Também na esteira da morte do cinegrafista, o governo prepara um projeto para regulamentar as manifestações. A promessa era entregar nas últimas duas semanas, mas ficou para depois do carnaval. A ideia é aumentar a pena para crimes já existentes no caso de serem cometidos durante protestos. O Ministério da Justiça, responsável pela redação, também avalia como endurecer com os mascarados. Uma das propostas discutidas é também aumentar penas quando o crime é cometido por uma pessoa com o rosto escondido.
Projetos que praticamente não andaram esde o início do ano no Legislativo
O que dorme na pauta da Câmara
Marco civil da internet
» A proposta da presidente Dilma Rousseff é tratada pelo governo federal como principal ferramenta legal para livrar o Brasil da espionagem estrangeira. O projeto estabelece direitos dos internautas brasileiros e obrigações de prestadores de serviços na web.
Porte de armas para agentes prisionais
» O texto, também enviado pelo Executivo, faz parte de acordo entre Planalto e Congresso.
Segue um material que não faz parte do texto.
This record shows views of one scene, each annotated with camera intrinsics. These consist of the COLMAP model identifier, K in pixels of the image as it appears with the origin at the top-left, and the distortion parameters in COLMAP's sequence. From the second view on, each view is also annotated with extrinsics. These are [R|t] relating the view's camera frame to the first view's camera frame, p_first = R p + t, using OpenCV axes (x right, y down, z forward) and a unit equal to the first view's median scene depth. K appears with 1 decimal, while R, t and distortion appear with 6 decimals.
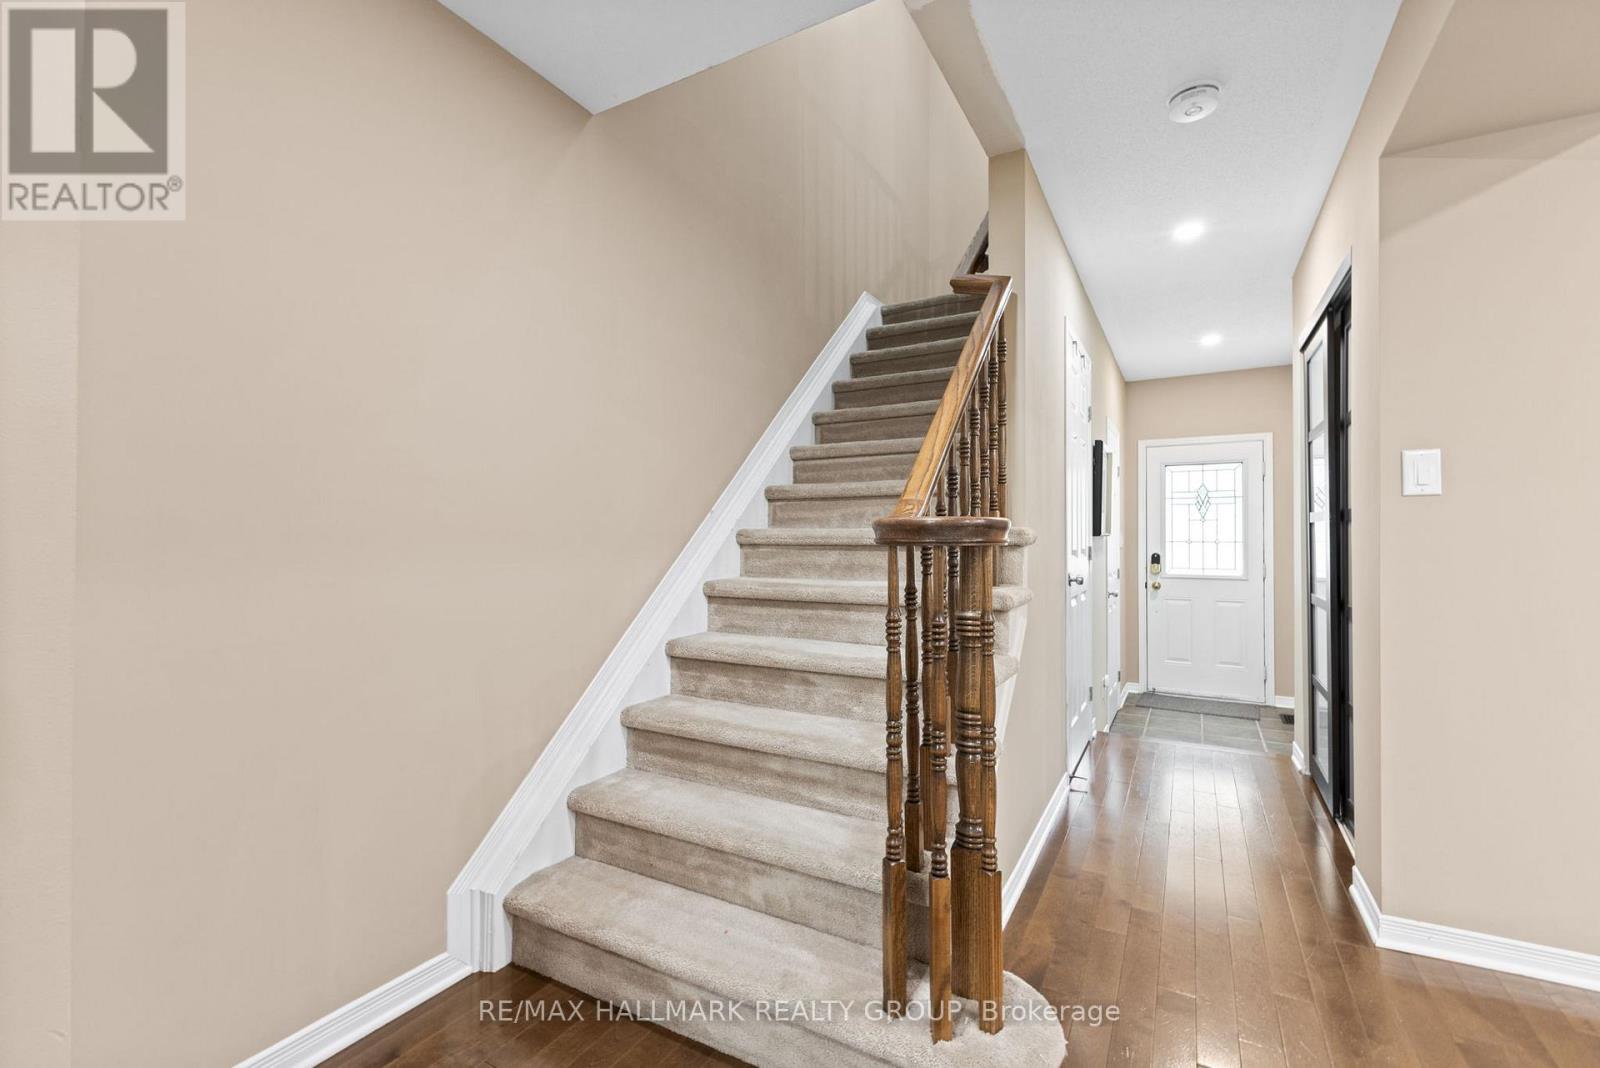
lens RADIAL K [[684.4, 0, 823.6], [0, 684.4, 514.8], [0, 0, 1]] dist [0.002316, 0.000065]
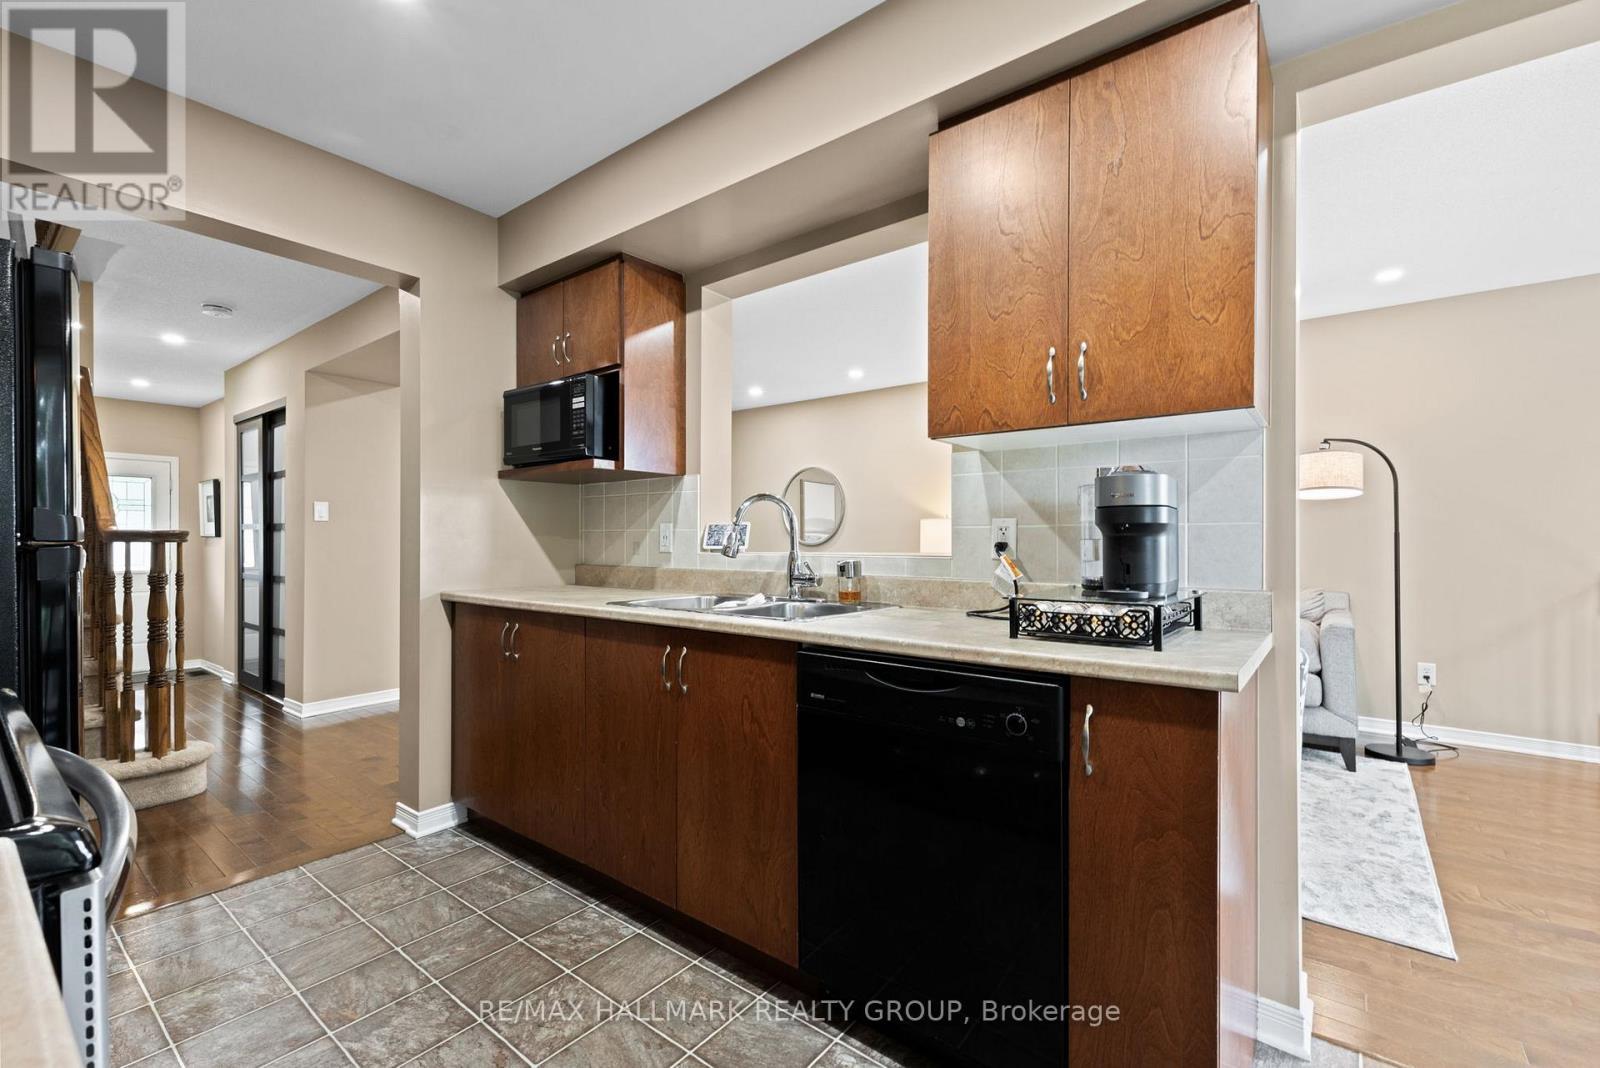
lens RADIAL K [[690.7, 0, 800.8], [0, 690.7, 538.3], [0, 0, 1]] dist [0.000376, -0.000218]
pose [[0.173652, 0.002698, 0.984803, -0.741258], [-0.032063, 0.999482, 0.002915, -0.017655], [-0.984285, -0.032082, 0.173648, -0.658197]]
A presidente Dilma vetou, no ano passado, texto sobre o tema e, para manter o veto, se comprometeu a enviar nova matéria. Diferentemente das outras, a proposta impõe exigências aos profissionais que usarem armas.
O que dorme na pauta do Senado
Indexador da dívida dos estados e municípios
» A proposta prevê mudança do índice de correção das dívidas para dar margem maior para que governadores e prefeitos voltem a investir. Senadores pressionam pela votação, mas o governo tenta segurar a discussão.
O que dorme na pauta do Congresso
Emancipalistas: O Congresso tem que decidir se mantém ou derruba veto da presidente Dilma ao projeto que cria normas para a criação de municípios. Movimentos emancipalistas pressionam parlamentares pela derrubada. Planalto tenta negociar novo texto.
O que ainda chegará às duas Casas
Manifestações: o governo diz que finaliza texto que “regulamenta” protestos. A ideia é endurecer a lei para acusados de cometer crimes em manifestações, aumentando a pena. O Planalto quer também criar um padrão de conduta policial e avalia se criminaliza o uso de máscaras.